When the crap hits the fan, Dude, don't come bitching to me. I gave you every opportunity to act honorably.
#33 Posted by padikiller, CJR on Mon 27 Aug 2012 at 11:02 PM
"I can't help but notice that you are dodging your repeated accusations that attorney Margaret Valois is me"
You're accusing me of accusing you. Ooo meta.
"... is me, and, therefore a pedophile."
Note everybody, I'm not the one saying it.
"You are trying to intimidate me instead of dealing with the pertinent issues....you are a misinformed and stupid bully."
Somebody get the widdle victim a hanky.
"Any idiot who stupidly and mistakenly misidentifies a practicing. lawyer by name as a pedophile is a TRUE idiot."
I agree, so why do you keep associating the two, Val?
"It is true that I inadvertently posted the email address of an esteemed colleague here as the result of an autocomplete feature of my phone. "

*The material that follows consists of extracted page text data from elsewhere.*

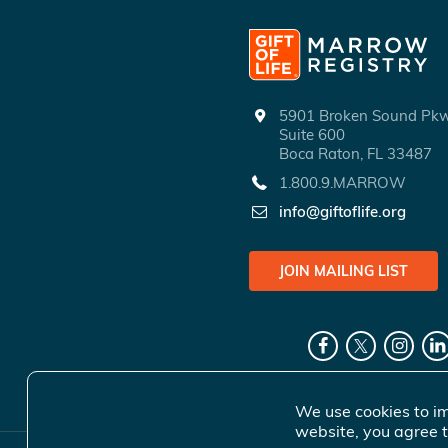
5901 Broken Sound P
Suite 600
Boca Raton, FL 33487
1.800.9.MARROW
info@giftoflife.org
JOIN MAILING LIST
We use cookies to im
website, you agree t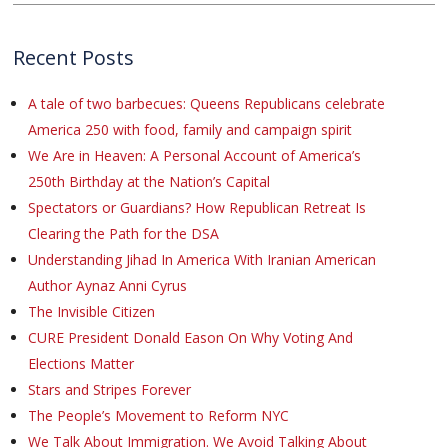
Recent Posts
A tale of two barbecues: Queens Republicans celebrate
America 250 with food, family and campaign spirit
We Are in Heaven: A Personal Account of America’s
250th Birthday at the Nation’s Capital
Spectators or Guardians? How Republican Retreat Is
Clearing the Path for the DSA
Understanding Jihad In America With Iranian American
Author Aynaz Anni Cyrus
The Invisible Citizen
CURE President Donald Eason On Why Voting And
Elections Matter
Stars and Stripes Forever
The People’s Movement to Reform NYC
We Talk About Immigration. We Avoid Talking About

And that has nothing to do with the id field in every one of your posts. You could be Valoidiot, Valoimbecile, Valoiamatoolwhoslosingthegameilovetoplay - the email does get truncated.
I'm going with Valois. It's a common enough name.
"But YOU Thimbles, are the one who has repeatedly libeled this lady, despite multiple warnings."
Methinks, the lady doth protest too much.
You are the one creating the association. The only time I have mentioned that person's name in a thread was here and that was to request cjr to take down her details after you exposed her and repeatedly used the word pedophile in conjunction with her details.
As you say, it takes an idiot.
"my estimatipn"
getting worked up Val?
Anyways, I thought this was going to be a conversation about how Romney was going to turn America into Dunkin' Doughnuts or something. And I was so looking forward to that conversation since I recently heard from Obama that - when it comes to Romney and Dunkin' Doughnuts? He didn't build that.
What's the matter, Valoicandishitoutbuticanttakeit? (A dutch name, I assume.) Don't you want to discuss the pertinent issues any more?
Man, I've never met a person so lacking in a sense of humor, yet so willing to become a big joke.